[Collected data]
═══

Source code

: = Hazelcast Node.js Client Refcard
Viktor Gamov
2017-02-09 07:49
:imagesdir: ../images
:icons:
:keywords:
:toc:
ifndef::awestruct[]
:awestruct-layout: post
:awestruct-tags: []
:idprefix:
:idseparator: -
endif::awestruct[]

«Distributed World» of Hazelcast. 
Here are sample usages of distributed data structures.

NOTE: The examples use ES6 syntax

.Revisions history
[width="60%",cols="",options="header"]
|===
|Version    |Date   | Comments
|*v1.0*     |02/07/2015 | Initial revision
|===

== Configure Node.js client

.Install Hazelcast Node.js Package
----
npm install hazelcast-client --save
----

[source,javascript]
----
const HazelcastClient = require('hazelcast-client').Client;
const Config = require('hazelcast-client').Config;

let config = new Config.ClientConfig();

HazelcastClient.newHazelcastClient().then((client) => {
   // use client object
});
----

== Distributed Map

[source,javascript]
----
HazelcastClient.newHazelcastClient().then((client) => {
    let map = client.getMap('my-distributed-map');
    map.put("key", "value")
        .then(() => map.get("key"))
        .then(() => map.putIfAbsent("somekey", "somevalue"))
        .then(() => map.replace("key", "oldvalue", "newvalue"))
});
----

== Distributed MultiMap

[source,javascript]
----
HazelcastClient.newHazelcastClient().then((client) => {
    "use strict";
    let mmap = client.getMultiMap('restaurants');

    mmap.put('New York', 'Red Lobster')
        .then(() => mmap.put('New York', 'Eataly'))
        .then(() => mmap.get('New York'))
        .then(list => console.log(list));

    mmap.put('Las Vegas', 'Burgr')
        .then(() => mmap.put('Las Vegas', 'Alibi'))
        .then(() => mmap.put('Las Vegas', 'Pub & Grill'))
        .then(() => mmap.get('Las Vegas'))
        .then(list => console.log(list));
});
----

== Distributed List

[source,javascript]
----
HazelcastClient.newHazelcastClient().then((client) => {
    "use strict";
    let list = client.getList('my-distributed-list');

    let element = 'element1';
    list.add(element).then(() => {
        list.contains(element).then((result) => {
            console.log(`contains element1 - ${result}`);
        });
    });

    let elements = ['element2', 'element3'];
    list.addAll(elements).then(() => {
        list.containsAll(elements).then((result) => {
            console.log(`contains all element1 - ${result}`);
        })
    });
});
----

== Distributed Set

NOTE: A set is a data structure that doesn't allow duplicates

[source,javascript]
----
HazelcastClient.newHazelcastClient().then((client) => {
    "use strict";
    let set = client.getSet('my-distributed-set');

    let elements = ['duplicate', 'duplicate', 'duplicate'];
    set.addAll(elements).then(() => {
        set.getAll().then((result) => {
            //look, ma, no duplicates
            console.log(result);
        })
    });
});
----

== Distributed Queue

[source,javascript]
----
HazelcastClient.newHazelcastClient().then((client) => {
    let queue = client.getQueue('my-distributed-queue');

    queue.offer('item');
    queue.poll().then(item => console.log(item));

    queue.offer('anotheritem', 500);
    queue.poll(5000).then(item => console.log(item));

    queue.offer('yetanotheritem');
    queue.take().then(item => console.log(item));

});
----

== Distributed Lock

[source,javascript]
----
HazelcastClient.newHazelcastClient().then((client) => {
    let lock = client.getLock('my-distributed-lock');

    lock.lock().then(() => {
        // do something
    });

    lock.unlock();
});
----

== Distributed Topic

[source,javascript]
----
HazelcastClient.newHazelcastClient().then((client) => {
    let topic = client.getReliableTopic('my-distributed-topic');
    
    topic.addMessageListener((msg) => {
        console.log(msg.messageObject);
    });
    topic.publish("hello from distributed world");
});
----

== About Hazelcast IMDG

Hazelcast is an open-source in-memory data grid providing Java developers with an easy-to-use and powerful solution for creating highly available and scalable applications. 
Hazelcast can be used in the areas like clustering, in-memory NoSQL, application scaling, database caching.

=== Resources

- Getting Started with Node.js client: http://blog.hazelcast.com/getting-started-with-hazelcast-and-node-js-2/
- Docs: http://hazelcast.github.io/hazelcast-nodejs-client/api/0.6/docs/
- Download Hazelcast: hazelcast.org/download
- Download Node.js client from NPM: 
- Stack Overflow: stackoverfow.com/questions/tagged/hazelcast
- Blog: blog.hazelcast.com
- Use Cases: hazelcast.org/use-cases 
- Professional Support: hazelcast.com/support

═══

EXERCISE ->
Return every record exactly as it was given.

FINISHED TASK ->
Source code

: = Hazelcast Node.js Client Refcard
Viktor Gamov
2017-02-09 07:49
:imagesdir: ../images
:icons:
:keywords:
:toc:
ifndef::awestruct[]
:awestruct-layout: post
:awestruct-tags: []
:idprefix:
:idseparator: -
endif::awestruct[]

«Distributed World» of Hazelcast. 
Here are sample usages of distributed data structures.

NOTE: The examples use ES6 syntax

.Revisions history
[width="60%",cols="",options="header"]
|===
|Version    |Date   | Comments
|*v1.0*     |02/07/2015 | Initial revision
|===

== Configure Node.js client

.Install Hazelcast Node.js Package
----
npm install hazelcast-client --save
----

[source,javascript]
----
const HazelcastClient = require('hazelcast-client').Client;
const Config = require('hazelcast-client').Config;

let config = new Config.ClientConfig();

HazelcastClient.newHazelcastClient().then((client) => {
   // use client object
});
----

== Distributed Map

[source,javascript]
----
HazelcastClient.newHazelcastClient().then((client) => {
    let map = client.getMap('my-distributed-map');
    map.put("key", "value")
        .then(() => map.get("key"))
        .then(() => map.putIfAbsent("somekey", "somevalue"))
        .then(() => map.replace("key", "oldvalue", "newvalue"))
});
----

== Distributed MultiMap

[source,javascript]
----
HazelcastClient.newHazelcastClient().then((client) => {
    "use strict";
    let mmap = client.getMultiMap('restaurants');

    mmap.put('New York', 'Red Lobster')
        .then(() => mmap.put('New York', 'Eataly'))
        .then(() => mmap.get('New York'))
        .then(list => console.log(list));

    mmap.put('Las Vegas', 'Burgr')
        .then(() => mmap.put('Las Vegas', 'Alibi'))
        .then(() => mmap.put('Las Vegas', 'Pub & Grill'))
        .then(() => mmap.get('Las Vegas'))
        .then(list => console.log(list));
});
----

== Distributed List

[source,javascript]
----
HazelcastClient.newHazelcastClient().then((client) => {
    "use strict";
    let list = client.getList('my-distributed-list');

    let element = 'element1';
    list.add(element).then(() => {
        list.contains(element).then((result) => {
            console.log(`contains element1 - ${result}`);
        });
    });

    let elements = ['element2', 'element3'];
    list.addAll(elements).then(() => {
        list.containsAll(elements).then((result) => {
            console.log(`contains all element1 - ${result}`);
        })
    });
});
----

== Distributed Set

NOTE: A set is a data structure that doesn't allow duplicates

[source,javascript]
----
HazelcastClient.newHazelcastClient().then((client) => {
    "use strict";
    let set = client.getSet('my-distributed-set');

    let elements = ['duplicate', 'duplicate', 'duplicate'];
    set.addAll(elements).then(() => {
        set.getAll().then((result) => {
            //look, ma, no duplicates
            console.log(result);
        })
    });
});
----

== Distributed Queue

[source,javascript]
----
HazelcastClient.newHazelcastClient().then((client) => {
    let queue = client.getQueue('my-distributed-queue');

    queue.offer('item');
    queue.poll().then(item => console.log(item));

    queue.offer('anotheritem', 500);
    queue.poll(5000).then(item => console.log(item));

    queue.offer('yetanotheritem');
    queue.take().then(item => console.log(item));

});
----

== Distributed Lock

[source,javascript]
----
HazelcastClient.newHazelcastClient().then((client) => {
    let lock = client.getLock('my-distributed-lock');

    lock.lock().then(() => {
        // do something
    });

    lock.unlock();
});
----

== Distributed Topic

[source,javascript]
----
HazelcastClient.newHazelcastClient().then((client) => {
    let topic = client.getReliableTopic('my-distributed-topic');
    
    topic.addMessageListener((msg) => {
        console.log(msg.messageObject);
    });
    topic.publish("hello from distributed world");
});
----

== About Hazelcast IMDG

Hazelcast is an open-source in-memory data grid providing Java developers with an easy-to-use and powerful solution for creating highly available and scalable applications. 
Hazelcast can be used in the areas like clustering, in-memory NoSQL, application scaling, database caching.

=== Resources

- Getting Started with Node.js client: http://blog.hazelcast.com/getting-started-with-hazelcast-and-node-js-2/
- Docs: http://hazelcast.github.io/hazelcast-nodejs-client/api/0.6/docs/
- Download Hazelcast: hazelcast.org/download
- Download Node.js client from NPM: 
- Stack Overflow: stackoverfow.com/questions/tagged/hazelcast
- Blog: blog.hazelcast.com
- Use Cases: hazelcast.org/use-cases 
- Professional Support: hazelcast.com/support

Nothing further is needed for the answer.